Boston filmmaker Alejandro Peña provides a visually stunning experience with PEDAZOS, a tale of two lovers who are thrown into a cavern after a ceremony and must contend with the flying creatures that live within. Below you can read more about Alejandro and his work.
What is your connection to the South?
I was born and raised in San Antonio, TX. I’m a second generation American with a lot of family ties in Mexico, so I grew up visiting the border and various parts of Mexico constantly. Though I live in Boston now, the south will always be my home. It is the place that molded me, cared for me, and defined me.
Where did you get your inspiration for this work?
Growing up my parents would hang up a lot of Aztec and Mayan art work. We would also go on trips to see the ruins in southern Mexico. At the time I only saw it as a vacation, but as I grew up ancient Meso-American culture became a fascination for me. Though my film does not depict an accurate illustration of that culture, the tribal dress, intricate ceremonies and violent religious spectacles of those ancient people definitely influenced the aesthetic. I have also never expressed my sexuality in any of my films and felt it was finally time to express an abstract version of my frustration as a teenager.
How did you start making films?
The encounter that is portrayed between the two main characters in Pedazos is something that I actually experienced in high school. At the time I felt lost and aimless. My frustration with my sexuality and a falling out with a friend of mine made me drop everything I was pursuing. A persistent friend of mine saw that I wasn’t happy and pushed me to join a non-profit program in downtown San Antonio called SaySí that changed my life. It’s a place where middle and high school students can go to create visual and media art in facilities that offer materials, equipment and guidance. Because of it’s location and the fact that it started off as a charity, the students are mostly hispanic and from lower income families. Films from alumni of the program have screened at Sundance, SXSW, Tribeca and the Berlin Film Festival. Being in such an encouraging environment made me start making films and push myself to go to film school.
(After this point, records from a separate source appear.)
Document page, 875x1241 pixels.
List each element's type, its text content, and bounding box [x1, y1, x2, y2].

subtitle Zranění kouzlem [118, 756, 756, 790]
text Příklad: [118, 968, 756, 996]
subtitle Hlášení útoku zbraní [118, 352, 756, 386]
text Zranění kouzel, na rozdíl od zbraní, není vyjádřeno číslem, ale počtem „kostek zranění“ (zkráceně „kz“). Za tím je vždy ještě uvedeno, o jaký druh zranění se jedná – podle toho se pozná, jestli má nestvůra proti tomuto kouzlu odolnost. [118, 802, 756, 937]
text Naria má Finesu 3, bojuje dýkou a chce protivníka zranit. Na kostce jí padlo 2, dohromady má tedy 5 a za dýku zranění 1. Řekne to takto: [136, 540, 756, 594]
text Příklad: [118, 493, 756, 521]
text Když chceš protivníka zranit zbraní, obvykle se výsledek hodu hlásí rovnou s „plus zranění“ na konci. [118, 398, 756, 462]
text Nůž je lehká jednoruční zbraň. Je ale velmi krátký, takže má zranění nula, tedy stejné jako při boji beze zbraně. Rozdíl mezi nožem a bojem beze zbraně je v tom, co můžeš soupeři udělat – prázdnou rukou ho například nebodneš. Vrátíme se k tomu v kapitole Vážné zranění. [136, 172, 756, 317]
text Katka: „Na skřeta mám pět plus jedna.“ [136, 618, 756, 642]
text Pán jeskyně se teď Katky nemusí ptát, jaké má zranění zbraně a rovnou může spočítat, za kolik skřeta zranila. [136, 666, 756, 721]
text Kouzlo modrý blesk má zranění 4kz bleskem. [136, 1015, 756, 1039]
Did anything interesting or funny happen on set during the shooting?
We basically had to strip a bunch of my male friends down to underwear and paint them from head to toe. The type of body paint that was used made them very cold while they were being painted. After the paint was done we would give them these crazy masks and props, then lead them to the blue screen studio. So every shoot I basically lead a parade of shivering, mostly blind, painted naked dudes holding swords and puppets. The language that I developed by accident with my DP was also interesting. Every shot required dozens of other shots to be composited with it, so things got very tricky. We ended up developing our own vocabulary that no one else understood and there were moments when I would finish communicating with him out loud and the whole team would laugh because of how cryptic we sounded. ‘Alright so Henry 2 ignores Henry 1 after big hand touches down 2B floor and stays when goat god aka big wall moves closer’.
What do you look forward to the most during Indie Grits?
I am not able to attend for financial reasons, but I would love for complete strangers, even if it’s just one, to reach out to me to tell me what they thought of my film.
Why should someone see your film?
I feel like it’s very hard to see a short like Pedazos. There are many thriving media platforms online that showcase shorts to the masses, but they generally favor a certain kind of film. Pedazos is video art with a story. It’s a mess of color, influences and costumes and I think people would really enjoy watching it.